::: Available data

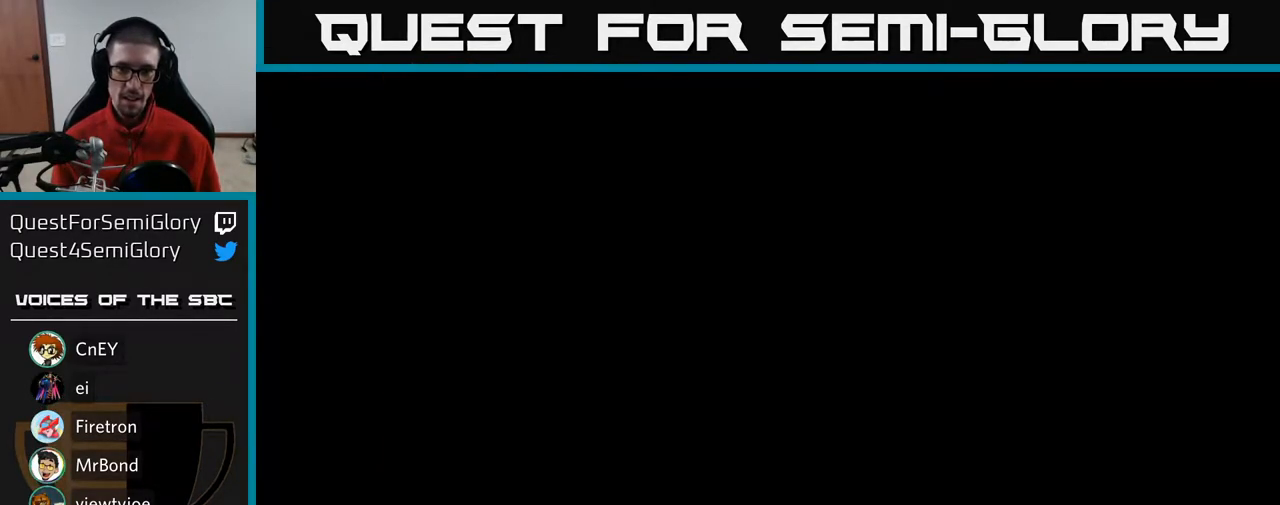
{"buttons": ["A"], "left_stick": "center", "right_stick": "center", "events": [[500, "A", "down"]]}
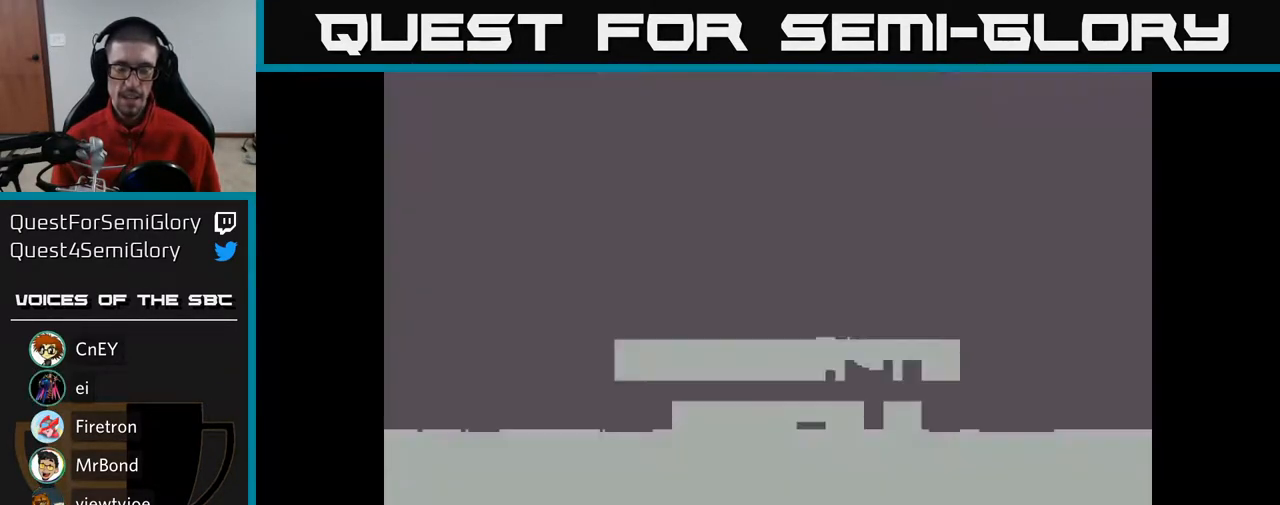
{"buttons": [], "left_stick": "center", "right_stick": "center", "events": [[133, "A", "up"], [200, "A", "down"], [317, "A", "up"]]}
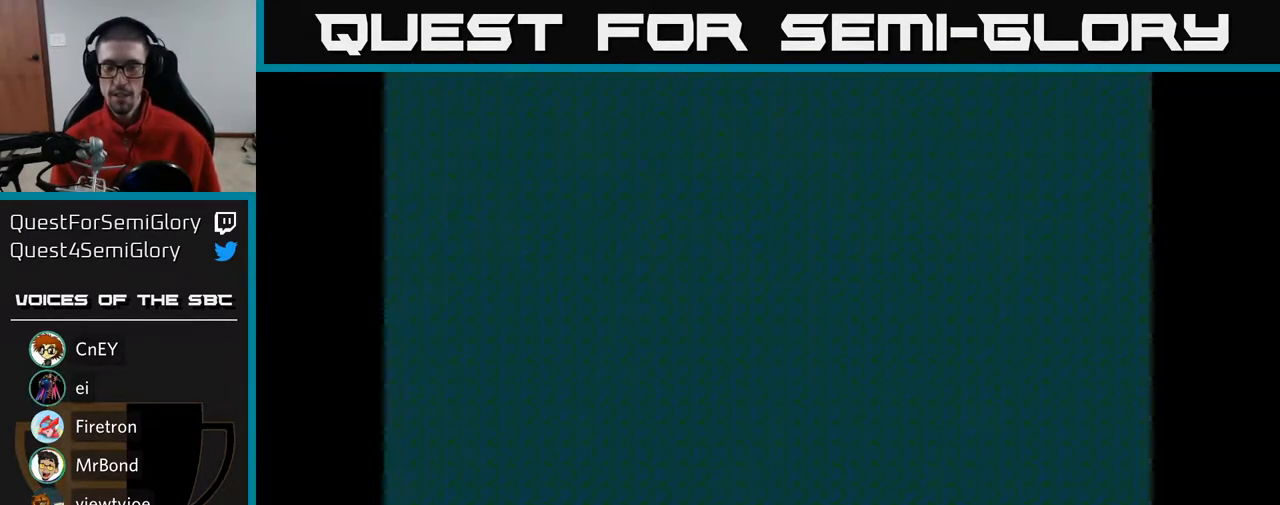
{"buttons": ["A"], "left_stick": "center", "right_stick": "center", "events": [[217, "A", "down"], [283, "A", "up"], [450, "A", "down"]]}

::::::

▸ Work item:
Images are not wanted in the copy. Please print the material above exactly.

▸ Expected output:
{"buttons": ["A"], "left_stick": "center", "right_stick": "center", "events": [[500, "A", "down"]]}
{"buttons": [], "left_stick": "center", "right_stick": "center", "events": [[133, "A", "up"], [200, "A", "down"], [317, "A", "up"]]}
{"buttons": ["A"], "left_stick": "center", "right_stick": "center", "events": [[217, "A", "down"], [283, "A", "up"], [450, "A", "down"]]}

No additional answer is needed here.